Questioning the Gold Standard
The primary advantage of NGS at its introduction was its ability to sequence millions of DNA sequences at once, compared with just 384 sequences for Sanger sequencing. Yet current best practices call for confirming critical NGS findings with the Sanger method. Investigators are beginning to question whether this makes sense.
In a 2016 study, Leslie Biesecker, MD, and co-workers at the National Human Genome Research Institute noted that no hard evidence supports the alleged superior accuracy of the Sanger method. According to their report, NGS may be even more accurate than Sanger sequencing in some situations, which, if true, holds important implications for clinical DNA analysis.
Biesecker compared the two methods systematically, using patient DNA samples from ClinSeq®, a DNA sequencing project targeting mostly healthy individuals. Researchers focused on 19 genes commonly analyzed through genetic testing and found that within five samples, Sanger offered no independent advantage, according to Biesecker, “because no discrepancies between the two techniques were identified.” Biesecker then subjected a larger sample to dual testing and found that of the 5,660 variants identified by NGS, Sanger sequencing could not confirm 19. Reanalysis of these samples reduced the unconfirmed sequences to just two, a confirmation rate of 99.965 percent.

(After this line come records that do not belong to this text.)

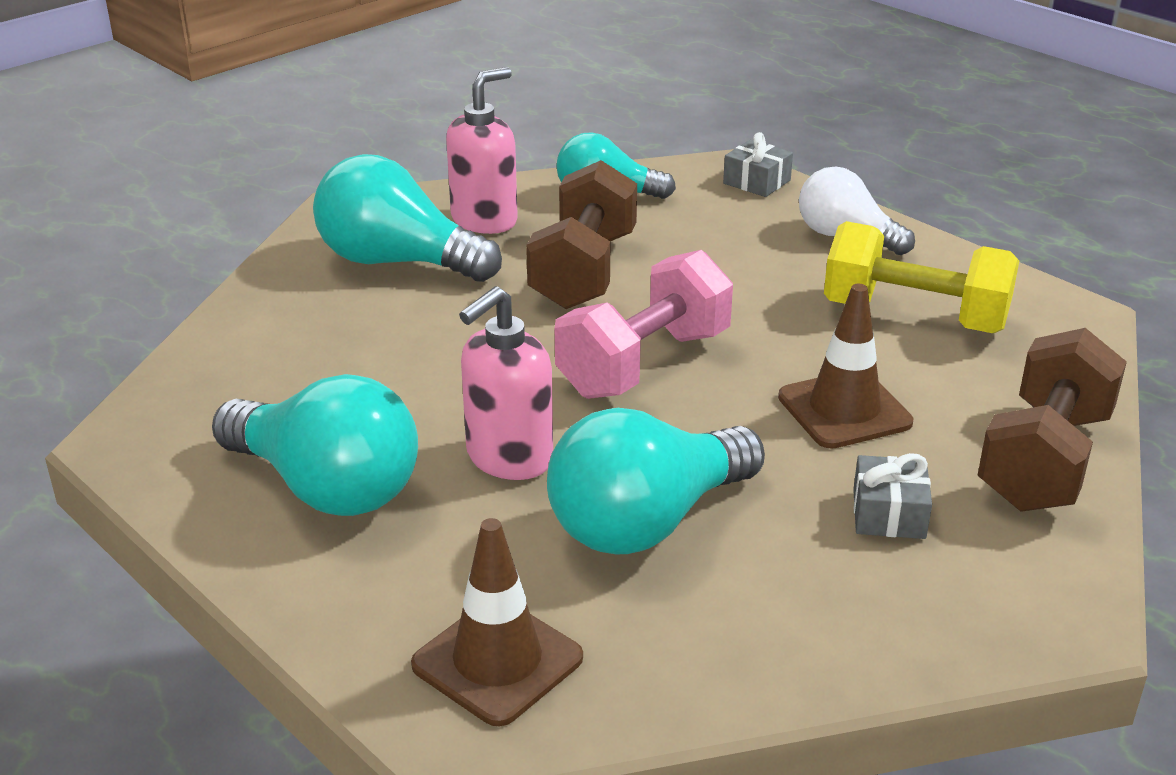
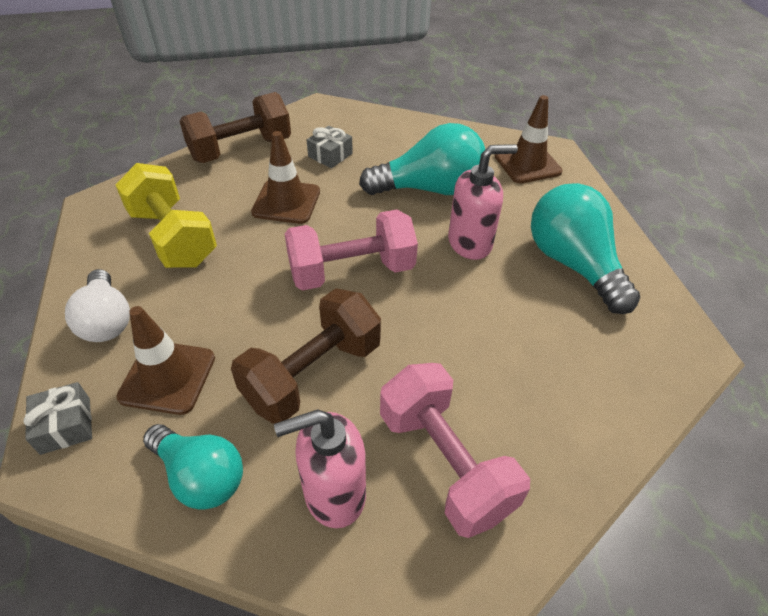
camera: 150 degrees left, 15 degrees up
turquoise light bulb [313,154,502,282] -> pink dumbbell [380,363,530,538]
none -> brown traffic cone [116,306,215,415]

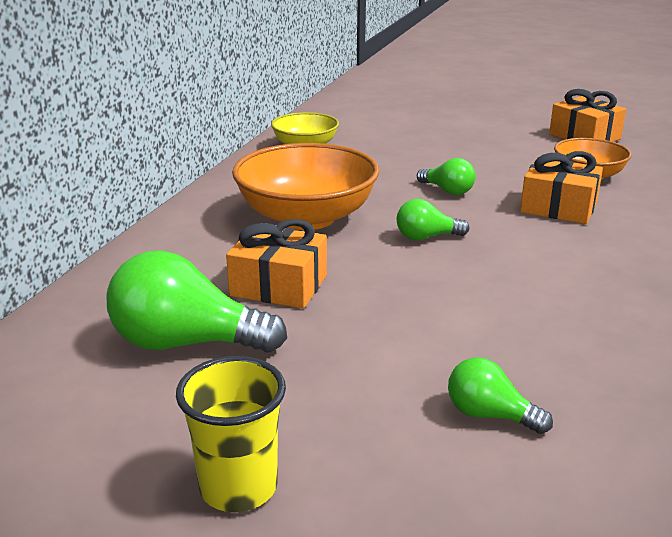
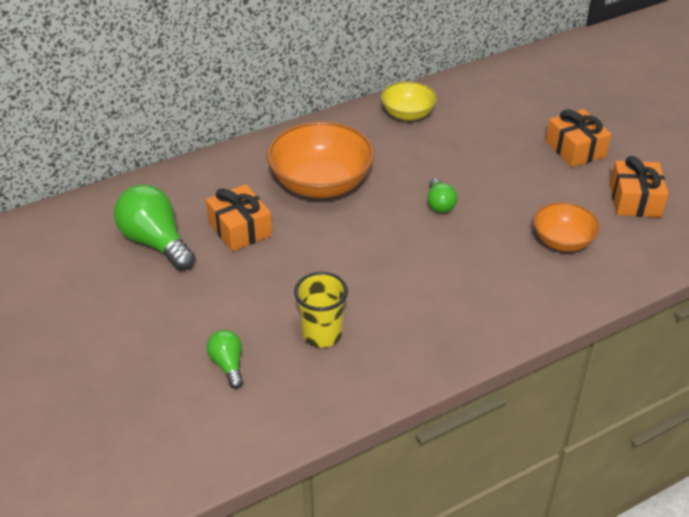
camera: 40 degrees right, 15 degrees up
yellow cup [176,356,286,512] -> yellow cup moved to [294,272,348,348]
green light bulb [397,199,469,240] -> none
orange gift [520,151,603,224] -> orange gift moved to [546,109,611,167]

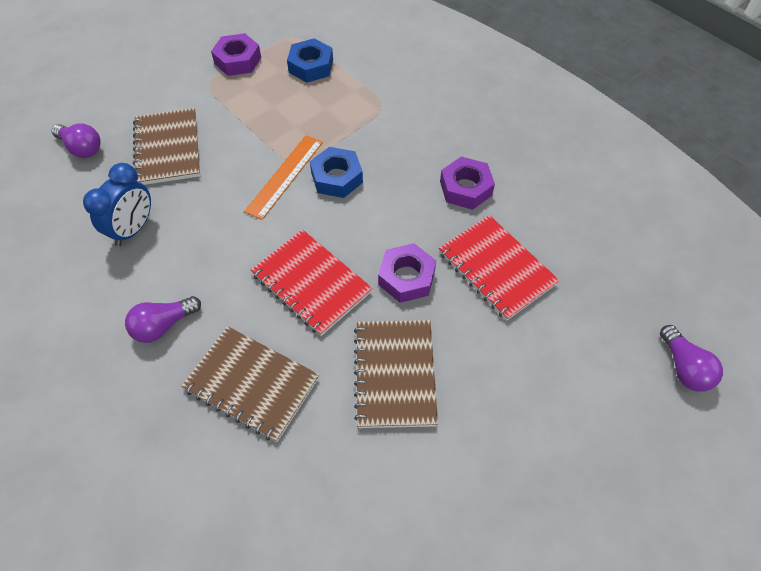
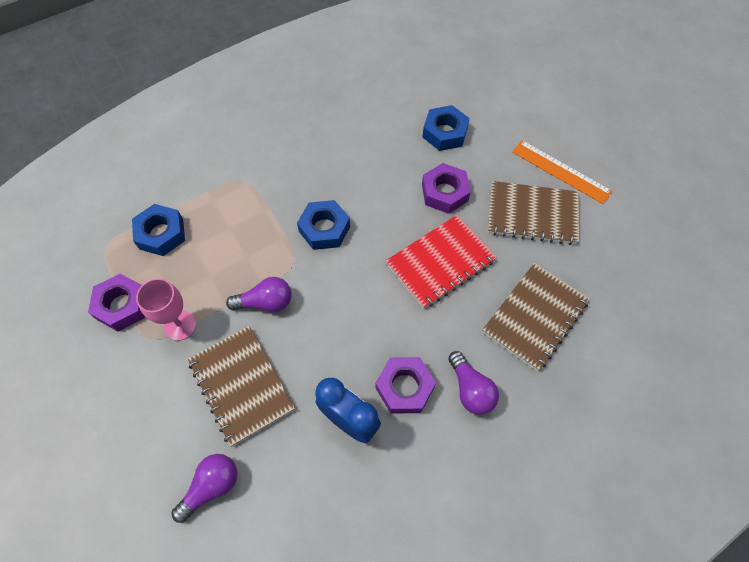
camera: 80 degrees left, 5 degrees up
brown notebook [133,108,200,185] -> brown notebook turned 60 degrees clockwise [188,326,295,447]
orange ruler [244,135,323,220] -> orange ruler moved to [512,140,613,204]
red notebook [439,215,560,321] -> blue nut [422,105,470,151]
purple nut [440,157,495,210] -> purple nut moved to [375,357,436,413]
purple light bulb [660,325,723,392] -> purple light bulb moved to [226,277,292,312]
none -> pink goblet [136,278,196,341]

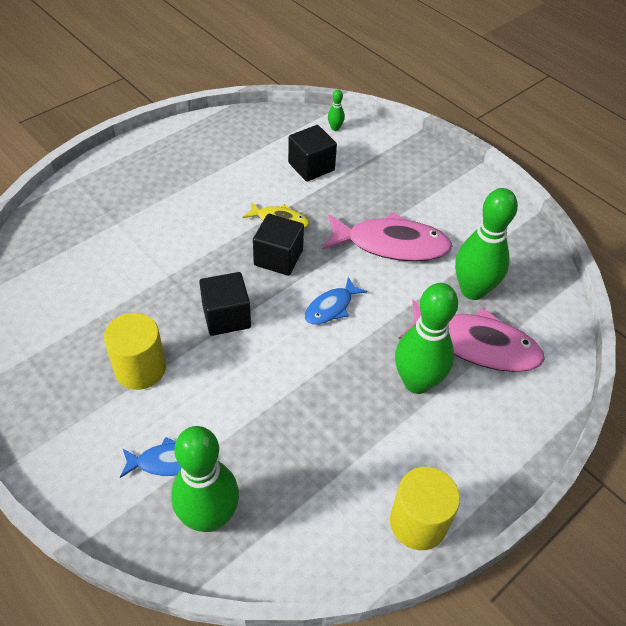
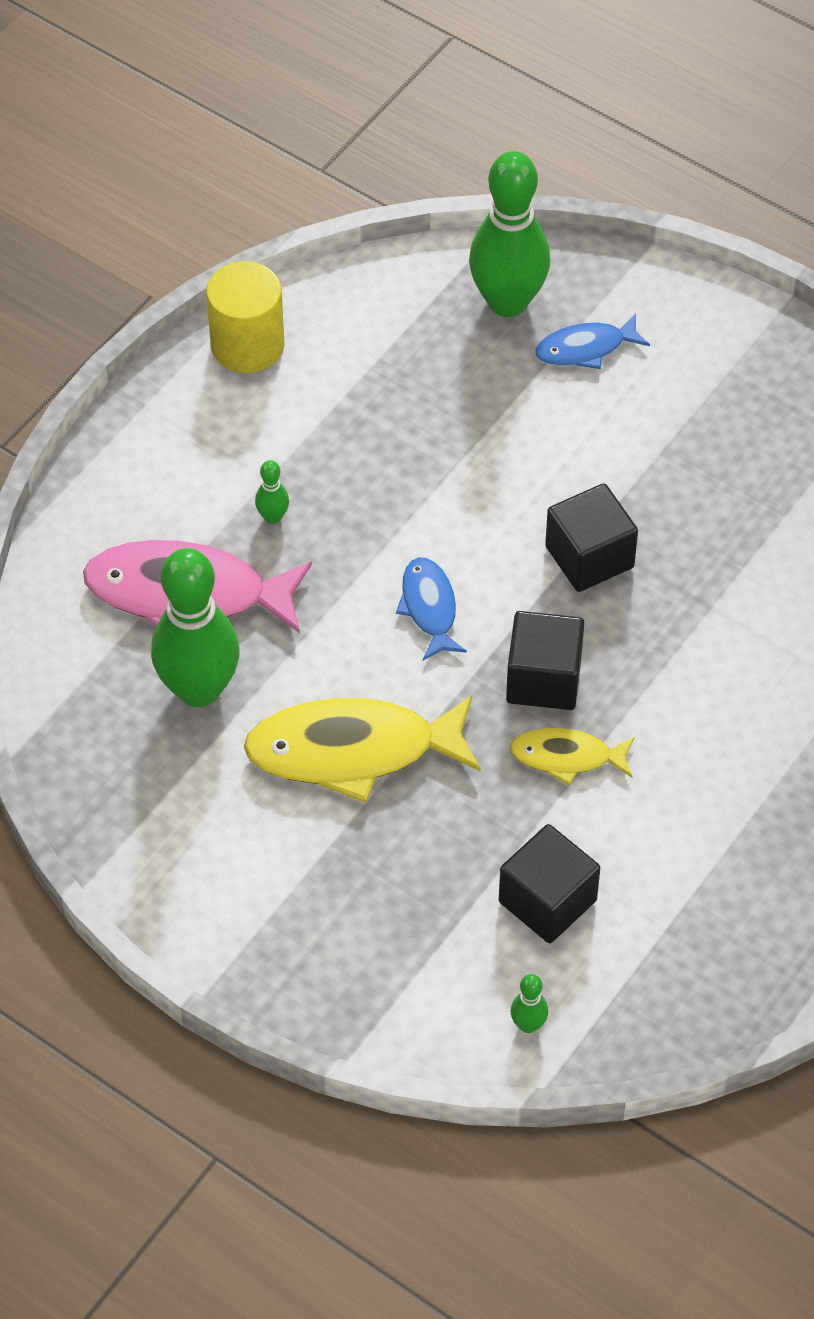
camera: 170 degrees right, 5 degrees up
yellow cylinder [104,313,166,390] -> none
blue fish [305,277,367,325] -> blue fish turned 45 degrees counterclockwise [396,557,467,660]
pink fish [322,212,452,261] -> yellow fish [244,695,481,803]
green bowling pin [395,283,458,394] -> green bowling pin [255,460,289,524], size x0.40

Biesecker concluded that Sanger sequencing confirmation was unnecessary, since it possibly introduced more errors than it corrected. Under standard testing protocols, 17 of 19 results would have been erroneously discarded.
At the time, Biesecker said, “We didn't expect to find this at all. We expected that the Sanger sequencing would correct NGS, which was wrong. Instead, this means that when a clinical lab uses Sanger sequencing to validate results, it is more likely to discard results that were in fact true from the NGS than it is to find NGS errors.”